» TASK OBJECTIVE: Count the lines in the entries below that contain the word "Premium". Reply with the number only.

-- RECORDS FOR THE TASK follows --

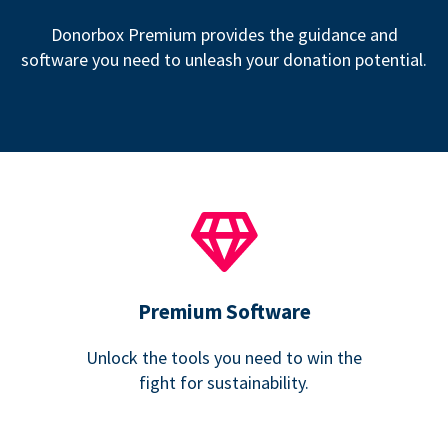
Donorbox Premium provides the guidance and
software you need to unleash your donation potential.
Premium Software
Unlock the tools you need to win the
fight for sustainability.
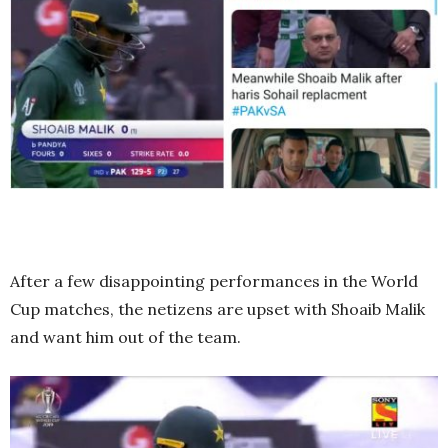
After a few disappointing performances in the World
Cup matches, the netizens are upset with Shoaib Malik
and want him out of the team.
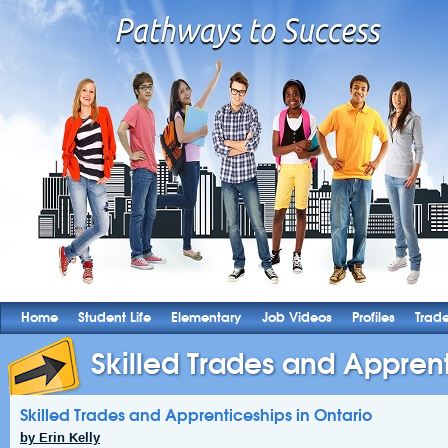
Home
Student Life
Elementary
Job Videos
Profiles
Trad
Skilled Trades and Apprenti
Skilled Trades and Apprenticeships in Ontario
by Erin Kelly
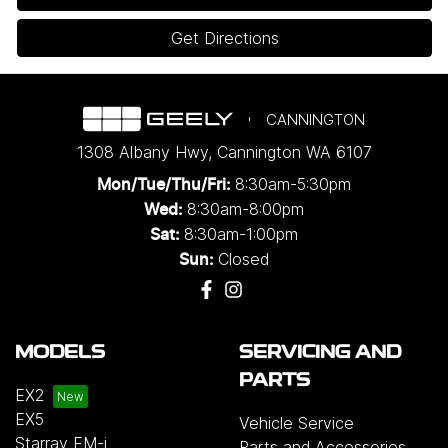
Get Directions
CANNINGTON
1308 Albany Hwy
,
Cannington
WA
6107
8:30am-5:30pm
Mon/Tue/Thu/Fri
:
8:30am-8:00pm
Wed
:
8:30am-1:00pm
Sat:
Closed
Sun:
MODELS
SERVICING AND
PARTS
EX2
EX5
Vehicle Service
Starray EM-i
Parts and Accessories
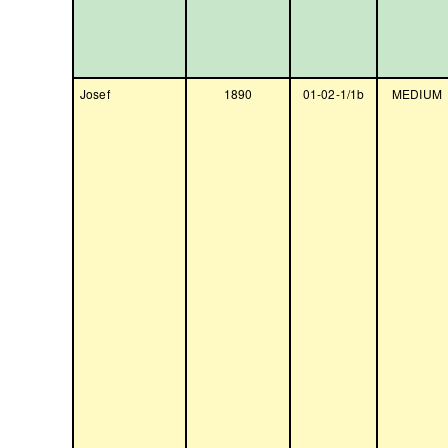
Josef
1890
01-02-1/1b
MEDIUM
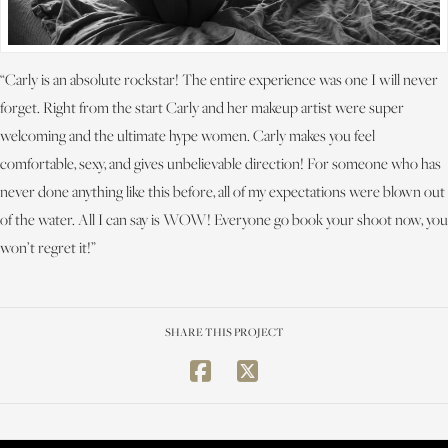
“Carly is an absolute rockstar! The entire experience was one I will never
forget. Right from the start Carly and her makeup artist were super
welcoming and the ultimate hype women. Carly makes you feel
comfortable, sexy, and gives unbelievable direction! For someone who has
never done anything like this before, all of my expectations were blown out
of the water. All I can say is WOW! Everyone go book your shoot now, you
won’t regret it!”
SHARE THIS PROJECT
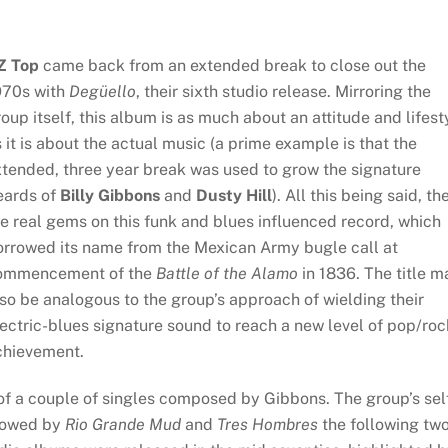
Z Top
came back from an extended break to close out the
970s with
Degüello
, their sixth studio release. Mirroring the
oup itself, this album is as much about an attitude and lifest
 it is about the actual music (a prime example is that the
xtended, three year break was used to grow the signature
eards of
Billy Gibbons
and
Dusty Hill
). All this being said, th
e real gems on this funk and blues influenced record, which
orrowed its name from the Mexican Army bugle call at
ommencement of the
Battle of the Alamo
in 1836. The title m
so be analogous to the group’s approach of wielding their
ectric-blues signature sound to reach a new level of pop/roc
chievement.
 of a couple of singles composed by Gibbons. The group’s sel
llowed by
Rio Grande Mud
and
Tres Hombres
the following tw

-- RECORDS FOR THE TASK concluded --
-- RECORDS FOR THE TASK follows --

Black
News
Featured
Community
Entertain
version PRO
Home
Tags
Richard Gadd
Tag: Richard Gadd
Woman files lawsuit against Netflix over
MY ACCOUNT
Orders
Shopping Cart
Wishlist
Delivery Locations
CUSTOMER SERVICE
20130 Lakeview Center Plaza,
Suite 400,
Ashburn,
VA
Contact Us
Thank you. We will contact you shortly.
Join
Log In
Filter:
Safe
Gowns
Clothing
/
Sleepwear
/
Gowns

-- RECORDS FOR THE TASK concluded --

» ANSWER BELOW: 2